The /fftsize parameter specifies the length of the FFT frames that are used to generate the noise template. The parameter specified MUST be a power of 2, but is totally unrestricted by the program. I cannot stress enough that a bigger FFT size does NOT equal a "better" noise reduction. Larger sample rates (greater than or equal to 96000) will require larger fft sizes to achieve good resolutions. Very large ratios of fft size to sample rate will cause more transient delay problems with the output audio. Some pro's and con's for large FFT sizes vs. small FFT sizes are listed below:

Large FFT size Small FFT size
Pros

  • Yields very sensitive noise resolution. If the signal/noise ratio is very small, a large FFT is more likely to find more of your signals frequency components (useful for organ stops like Gambas with incredibly weak fundamentals).

Cons

  • Generally gives poor transient response unless the sensitivity settings (/keepifover and /killifunder) are relaxed. A very large FFT will almost guarantee the removal of pipe 'chiff'
Pros

  • Excellent transient response. Preserves most of the initial pipe speaking characteristics.

Cons

  • Poor noise resolution/sensitivity. Regal class reed basses (such as Vox Humanas) or string flue pipes which have very weak fundamentals may completely lose their fundamental (and or several low harmonics) against low frequency blower noise and rumble

/snapshots (number of snapshots to contribute to profile)
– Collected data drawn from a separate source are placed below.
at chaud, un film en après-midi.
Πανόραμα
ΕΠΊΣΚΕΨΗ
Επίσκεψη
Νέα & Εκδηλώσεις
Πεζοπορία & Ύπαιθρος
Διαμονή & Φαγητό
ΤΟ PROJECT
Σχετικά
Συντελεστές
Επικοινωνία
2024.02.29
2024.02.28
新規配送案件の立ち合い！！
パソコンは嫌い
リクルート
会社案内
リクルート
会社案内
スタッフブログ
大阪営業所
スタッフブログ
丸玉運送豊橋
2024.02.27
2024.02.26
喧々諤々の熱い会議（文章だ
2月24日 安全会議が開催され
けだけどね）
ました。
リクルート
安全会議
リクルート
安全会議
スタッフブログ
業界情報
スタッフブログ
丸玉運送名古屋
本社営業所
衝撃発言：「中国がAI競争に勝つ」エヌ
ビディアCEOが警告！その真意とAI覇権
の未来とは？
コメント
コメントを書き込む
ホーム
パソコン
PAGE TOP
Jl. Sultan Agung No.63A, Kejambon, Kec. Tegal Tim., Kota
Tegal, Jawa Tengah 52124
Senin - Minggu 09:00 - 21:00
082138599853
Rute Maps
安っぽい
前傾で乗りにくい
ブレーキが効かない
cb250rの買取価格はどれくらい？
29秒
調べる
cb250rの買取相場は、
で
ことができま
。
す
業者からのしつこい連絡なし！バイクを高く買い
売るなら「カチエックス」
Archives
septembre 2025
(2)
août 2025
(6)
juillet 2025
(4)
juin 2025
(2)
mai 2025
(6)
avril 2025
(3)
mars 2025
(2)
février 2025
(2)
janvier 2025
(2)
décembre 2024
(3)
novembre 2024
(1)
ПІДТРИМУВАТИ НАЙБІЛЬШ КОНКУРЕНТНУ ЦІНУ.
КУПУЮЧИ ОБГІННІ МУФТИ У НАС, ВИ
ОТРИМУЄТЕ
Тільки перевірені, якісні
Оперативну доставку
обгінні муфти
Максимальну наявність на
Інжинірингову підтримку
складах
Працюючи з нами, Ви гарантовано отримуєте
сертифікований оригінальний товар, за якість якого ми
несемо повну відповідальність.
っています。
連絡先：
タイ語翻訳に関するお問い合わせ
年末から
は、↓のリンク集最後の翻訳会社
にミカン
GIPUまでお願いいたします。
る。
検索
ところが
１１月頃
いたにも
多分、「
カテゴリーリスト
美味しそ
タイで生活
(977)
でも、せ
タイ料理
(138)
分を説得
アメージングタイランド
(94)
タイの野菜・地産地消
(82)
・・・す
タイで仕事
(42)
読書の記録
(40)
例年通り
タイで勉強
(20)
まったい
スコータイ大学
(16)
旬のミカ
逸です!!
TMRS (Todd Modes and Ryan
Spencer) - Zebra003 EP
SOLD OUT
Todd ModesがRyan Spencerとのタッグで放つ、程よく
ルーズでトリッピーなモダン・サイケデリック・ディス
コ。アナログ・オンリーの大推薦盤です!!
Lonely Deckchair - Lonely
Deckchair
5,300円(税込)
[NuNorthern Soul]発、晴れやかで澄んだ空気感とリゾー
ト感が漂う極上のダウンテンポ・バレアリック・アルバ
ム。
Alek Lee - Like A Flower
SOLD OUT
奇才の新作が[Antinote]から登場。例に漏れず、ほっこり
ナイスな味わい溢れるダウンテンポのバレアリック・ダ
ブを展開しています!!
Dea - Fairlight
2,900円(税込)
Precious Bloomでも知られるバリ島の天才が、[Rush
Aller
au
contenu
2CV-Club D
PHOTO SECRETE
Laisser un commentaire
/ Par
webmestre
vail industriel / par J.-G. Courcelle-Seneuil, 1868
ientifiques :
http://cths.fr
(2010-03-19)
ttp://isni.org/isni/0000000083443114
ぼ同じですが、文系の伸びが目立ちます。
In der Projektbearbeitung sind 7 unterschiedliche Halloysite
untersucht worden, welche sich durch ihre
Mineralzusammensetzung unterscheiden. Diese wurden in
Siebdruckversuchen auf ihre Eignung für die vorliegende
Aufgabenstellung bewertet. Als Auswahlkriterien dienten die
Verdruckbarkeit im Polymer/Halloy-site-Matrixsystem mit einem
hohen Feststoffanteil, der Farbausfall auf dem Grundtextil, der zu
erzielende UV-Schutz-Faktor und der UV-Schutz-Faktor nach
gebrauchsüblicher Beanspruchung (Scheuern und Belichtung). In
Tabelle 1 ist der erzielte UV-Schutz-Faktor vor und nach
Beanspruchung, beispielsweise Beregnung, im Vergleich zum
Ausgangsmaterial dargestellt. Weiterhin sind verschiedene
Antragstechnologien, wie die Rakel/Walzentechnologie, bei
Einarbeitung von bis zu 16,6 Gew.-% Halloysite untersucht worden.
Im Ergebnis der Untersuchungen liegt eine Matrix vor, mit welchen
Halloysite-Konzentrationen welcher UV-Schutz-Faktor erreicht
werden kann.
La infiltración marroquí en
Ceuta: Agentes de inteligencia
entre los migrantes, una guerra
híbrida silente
The /snapshots parameter specifies how many FFTs will be taken from the input file to generate the noise template. The default value of 600 should be fine for almost all uses (unless your noise template is very very long - minutes).

General Remarks on Creating a Noise Profile

As the user, you will need to decide how to comprimise between transient response and frequency selectivity. When processing organ samples, the author (who processes his samples at 48kHz) uses different FFT sizes for different organ stops. For loud stops with important speech characteristics (such as a diapason or loud flute on the 'great' division), small FFT sizes of around 4096 work well. For average loudness stops (such as swell flutes or reeds) with not so important transient characteristics (generally because they are inaudible anyway) a FFT size of 8192 works well. For VERY soft stops with very weak fundamentals (Vox Humanas, Swell Gambas, etc) where the initial transient is usually unnoticed, FFT sizes of 16384 were able to provide the resolution necessary for keeping the lower harmonics. Again, the FFT sizes just given were based on a 48kHz input sample rate. You will have to decide what works best for you based on what you hear. The table below relates frequency resolution to the Sample Rate and FFT Size:

Sample Rate/FFT Size 4096 8192 16384 32768 65536
44100 5.383Hz 2.691Hz 1.346Hz 0.673Hz 0.336Hz
48000 5.859Hz 2.930Hz 1.465Hz 0.732Hz 0.366Hz
88200 10.77Hz 5.383Hz 2.692Hz 1.346Hz 0.673Hz
96000 11.72Hz 5.859Hz 2.930Hz 1.465Hz 0.732Hz
192000 23.44Hz 11.72Hz 5.859Hz 2.930Hz 1.465Hz

Values below 4Hz will result in very sensitive frequency selection. Values above 10Hz will result in very poor frequency selection and harmonic amplitudes are likely to be severly degraded depending on the windowing function. If you recorded at 44100 or 48000, an FFT size of 4096 should be your starting point. If it is not sensitive enough, try the next size. Repeat until a good quality output is found.

Experimentation and experience will result in good results. The above table serves as a very useful reference point. The author reccommends generating several noise templates at different FFT sizes, processing one or two samples using each template with the same reduction settings then listening to the differences. Let your ears decide which gives the best comprimise.